Antibacterial and hemolytic activity labeling

The synthesized and purified polymer was dissolved in DMSO at the concentration of 1.28 mg/mL. Fresh MRSA (ATCC 43300) was incubated in TSB overnight (120 rpm, 37 °C). The bacterial suspension was then diluted and calibrated to a concentration of 105 CFU/mL. 195 μL bacterial solution was added to each well in the 96-well plate, followed by addition of 5 μL polymer solution (final concentration at 32 μg/mL). The bacterial suspension was further incubated at 37 °C for 9 h. OD values at 595 nm of each well were by the microplate reader.

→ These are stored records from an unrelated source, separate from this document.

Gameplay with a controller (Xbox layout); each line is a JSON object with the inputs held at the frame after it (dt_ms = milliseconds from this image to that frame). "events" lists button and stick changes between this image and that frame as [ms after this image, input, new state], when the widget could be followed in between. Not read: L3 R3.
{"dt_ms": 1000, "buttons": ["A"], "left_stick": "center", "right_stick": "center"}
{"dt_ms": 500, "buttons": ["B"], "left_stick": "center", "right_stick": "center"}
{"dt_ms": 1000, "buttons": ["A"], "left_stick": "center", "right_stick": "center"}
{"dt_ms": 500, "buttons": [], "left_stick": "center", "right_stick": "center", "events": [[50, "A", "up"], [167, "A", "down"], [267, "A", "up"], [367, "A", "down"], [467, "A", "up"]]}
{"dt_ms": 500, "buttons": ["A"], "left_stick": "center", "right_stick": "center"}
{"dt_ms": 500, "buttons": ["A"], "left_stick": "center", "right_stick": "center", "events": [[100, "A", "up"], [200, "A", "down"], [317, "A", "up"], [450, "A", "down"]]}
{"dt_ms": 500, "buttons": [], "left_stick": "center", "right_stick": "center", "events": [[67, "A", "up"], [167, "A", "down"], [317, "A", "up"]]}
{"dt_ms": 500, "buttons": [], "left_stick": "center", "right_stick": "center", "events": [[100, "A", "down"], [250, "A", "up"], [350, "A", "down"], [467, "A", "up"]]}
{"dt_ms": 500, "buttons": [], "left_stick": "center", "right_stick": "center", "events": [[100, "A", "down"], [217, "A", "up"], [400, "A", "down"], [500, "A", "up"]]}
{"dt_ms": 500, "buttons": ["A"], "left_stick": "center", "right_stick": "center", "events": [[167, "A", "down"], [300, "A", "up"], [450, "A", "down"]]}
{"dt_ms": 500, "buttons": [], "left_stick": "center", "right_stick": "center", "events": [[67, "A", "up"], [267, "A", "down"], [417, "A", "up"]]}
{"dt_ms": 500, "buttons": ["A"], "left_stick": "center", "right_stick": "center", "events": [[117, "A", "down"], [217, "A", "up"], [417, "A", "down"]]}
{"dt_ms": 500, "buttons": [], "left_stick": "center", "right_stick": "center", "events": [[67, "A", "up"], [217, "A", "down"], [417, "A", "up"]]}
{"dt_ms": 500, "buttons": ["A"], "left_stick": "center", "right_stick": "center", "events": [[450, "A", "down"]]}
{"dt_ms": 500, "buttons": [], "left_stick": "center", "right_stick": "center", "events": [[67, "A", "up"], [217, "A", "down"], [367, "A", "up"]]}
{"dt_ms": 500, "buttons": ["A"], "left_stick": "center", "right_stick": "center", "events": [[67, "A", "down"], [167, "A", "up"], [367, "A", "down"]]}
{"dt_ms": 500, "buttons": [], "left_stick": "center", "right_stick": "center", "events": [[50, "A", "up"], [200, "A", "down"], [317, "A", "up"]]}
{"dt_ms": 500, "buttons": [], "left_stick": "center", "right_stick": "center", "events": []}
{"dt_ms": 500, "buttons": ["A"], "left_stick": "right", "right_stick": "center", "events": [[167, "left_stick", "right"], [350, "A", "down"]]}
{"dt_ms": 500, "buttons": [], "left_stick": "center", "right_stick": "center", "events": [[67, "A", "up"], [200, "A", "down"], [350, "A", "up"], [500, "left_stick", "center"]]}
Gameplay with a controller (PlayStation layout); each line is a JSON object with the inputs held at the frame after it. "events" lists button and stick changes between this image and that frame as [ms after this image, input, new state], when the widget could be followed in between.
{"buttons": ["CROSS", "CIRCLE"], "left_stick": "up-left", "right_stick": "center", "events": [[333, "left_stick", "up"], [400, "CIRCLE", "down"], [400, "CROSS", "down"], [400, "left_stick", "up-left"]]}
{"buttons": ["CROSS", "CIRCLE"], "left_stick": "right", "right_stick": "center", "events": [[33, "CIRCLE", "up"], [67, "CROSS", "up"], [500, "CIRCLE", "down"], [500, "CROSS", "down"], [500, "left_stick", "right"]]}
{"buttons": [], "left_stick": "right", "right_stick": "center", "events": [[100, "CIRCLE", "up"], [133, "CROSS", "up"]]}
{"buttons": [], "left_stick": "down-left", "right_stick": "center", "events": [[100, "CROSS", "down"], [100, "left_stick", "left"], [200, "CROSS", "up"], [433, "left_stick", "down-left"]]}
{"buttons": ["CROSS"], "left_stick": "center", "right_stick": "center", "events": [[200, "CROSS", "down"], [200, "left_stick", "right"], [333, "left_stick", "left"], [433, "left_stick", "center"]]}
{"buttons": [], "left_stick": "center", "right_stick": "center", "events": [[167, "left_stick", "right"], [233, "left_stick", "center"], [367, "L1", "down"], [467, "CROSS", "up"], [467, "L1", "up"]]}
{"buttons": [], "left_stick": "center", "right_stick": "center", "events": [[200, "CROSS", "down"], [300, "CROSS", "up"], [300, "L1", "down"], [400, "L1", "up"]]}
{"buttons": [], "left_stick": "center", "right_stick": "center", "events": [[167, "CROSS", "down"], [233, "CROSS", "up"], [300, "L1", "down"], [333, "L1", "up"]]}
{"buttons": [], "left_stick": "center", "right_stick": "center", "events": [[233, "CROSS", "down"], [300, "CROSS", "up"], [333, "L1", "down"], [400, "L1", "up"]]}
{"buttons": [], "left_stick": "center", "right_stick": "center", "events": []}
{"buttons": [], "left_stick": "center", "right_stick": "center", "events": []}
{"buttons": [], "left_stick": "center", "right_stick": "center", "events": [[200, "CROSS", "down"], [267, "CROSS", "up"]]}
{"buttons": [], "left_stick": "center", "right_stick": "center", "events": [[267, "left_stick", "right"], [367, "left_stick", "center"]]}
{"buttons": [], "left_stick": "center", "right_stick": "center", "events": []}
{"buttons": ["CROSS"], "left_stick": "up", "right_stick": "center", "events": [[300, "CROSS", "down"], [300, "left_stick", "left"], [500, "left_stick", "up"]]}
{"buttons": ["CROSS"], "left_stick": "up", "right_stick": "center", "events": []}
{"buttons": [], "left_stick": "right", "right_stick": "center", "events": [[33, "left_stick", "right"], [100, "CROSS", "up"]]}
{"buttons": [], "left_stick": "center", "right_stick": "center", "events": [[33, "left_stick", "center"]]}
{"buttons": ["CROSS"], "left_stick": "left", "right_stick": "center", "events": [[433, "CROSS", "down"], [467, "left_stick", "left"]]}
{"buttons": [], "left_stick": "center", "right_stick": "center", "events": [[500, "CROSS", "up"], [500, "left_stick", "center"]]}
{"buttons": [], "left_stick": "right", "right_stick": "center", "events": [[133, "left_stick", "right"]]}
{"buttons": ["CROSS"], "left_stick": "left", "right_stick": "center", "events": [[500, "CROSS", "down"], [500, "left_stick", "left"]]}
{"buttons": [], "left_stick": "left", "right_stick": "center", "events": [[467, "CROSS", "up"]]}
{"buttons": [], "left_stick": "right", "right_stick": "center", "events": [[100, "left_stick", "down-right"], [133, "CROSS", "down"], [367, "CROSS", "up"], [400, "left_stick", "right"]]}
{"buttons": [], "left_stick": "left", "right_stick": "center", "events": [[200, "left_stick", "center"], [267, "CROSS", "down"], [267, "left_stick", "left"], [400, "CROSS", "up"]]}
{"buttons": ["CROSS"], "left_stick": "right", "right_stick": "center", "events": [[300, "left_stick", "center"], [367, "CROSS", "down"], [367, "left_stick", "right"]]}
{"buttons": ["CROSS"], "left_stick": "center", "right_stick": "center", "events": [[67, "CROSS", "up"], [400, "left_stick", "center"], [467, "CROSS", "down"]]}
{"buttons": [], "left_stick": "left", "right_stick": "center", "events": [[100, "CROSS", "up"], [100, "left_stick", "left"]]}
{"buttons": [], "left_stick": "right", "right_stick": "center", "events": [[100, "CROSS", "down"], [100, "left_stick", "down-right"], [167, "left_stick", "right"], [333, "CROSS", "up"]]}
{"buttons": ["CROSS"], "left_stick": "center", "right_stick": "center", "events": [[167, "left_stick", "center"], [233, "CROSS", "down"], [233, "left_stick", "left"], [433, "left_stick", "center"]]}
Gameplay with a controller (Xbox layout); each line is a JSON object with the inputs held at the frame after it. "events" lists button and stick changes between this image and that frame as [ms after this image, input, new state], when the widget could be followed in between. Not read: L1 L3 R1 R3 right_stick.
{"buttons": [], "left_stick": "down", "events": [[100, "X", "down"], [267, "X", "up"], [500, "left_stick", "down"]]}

For the hemolysis assay, 4% red blood cell (RBC) suspension obtained from New Zealand White rabbits (purchased from Dr. Can Bioscience Inc., Hangzhou, Zhejiang, China) was used. First, 195 μL suspension was added to each well of the 96-well plate, and then 5 μL polymer solution was added to achieve a final polymer concentration of 128 μg/mL. The negative control group was added with 5 μL PBS, and the positive control group was added with 5 μL 0.4% Triton X-100. The plates were incubated at 37 °C for 1 h. After incubation, the plates were centrifuged at 4 °C (200 × g, 10 min). After centrifugation, the 100 μL supernatant was gently transferred into a new 96-well plate. OD values at 576 nm were measured, and the hemolysis ratio was calculated according to the following formula:

$${{\rm{Hemolysisratio}}}=\frac{{{{\rm{OD}}}}_{{{\rm{sample}}}}-{{{\rm{OD}}}}_{{{\rm{negativecontrol}}}}}{{{{\rm{OD}}}}_{{{\rm{positivecontrol}}}}-{{{\rm{OD}}}}_{{{\rm{negativecontrol}}}}}.$$
(1)

Dataset construction and preprocessing

In this study, a combinatorial polymer library of 98,304 poly(β-amino ester) SANPs is constructed via the Cartesian product of 8 diacrylates (A), 16 cationic amines (B), 16 hydrophobic amines (C), 6 hydrophilic amines (D), and 8 specific formulation ratios. Given the high-throughput nature of this study, direct characterization of actual monomer incorporation ratios for each candidate would be neither cost-effective nor necessary. Instead, feeding ratios—combined with chemical structures—are used as practical and consistent model inputs. This design enables efficient, data-driven prediction of biological activity, while maintaining alignment between training and inference conditions. The four-component Michael addition polycondensation product is treated as a random arrangement of three building blocks (A−B, A−C, A−D). The structure of each building block is generated by the reaction module of the RDKit63 package according to the general formulas:

‘[NH2:1][C;!$(C = O):6].[C:2] = [C:3][C:4] = [O:5]»[*]-[N:1]([C;!$(C = O):6])-[C:2][C:3][C:4] = [O:5]’ and ‘[C:1] = [C:2][C:3] = [O:4]»[*]-[C:1][C:2][C:3] = [O:4]’.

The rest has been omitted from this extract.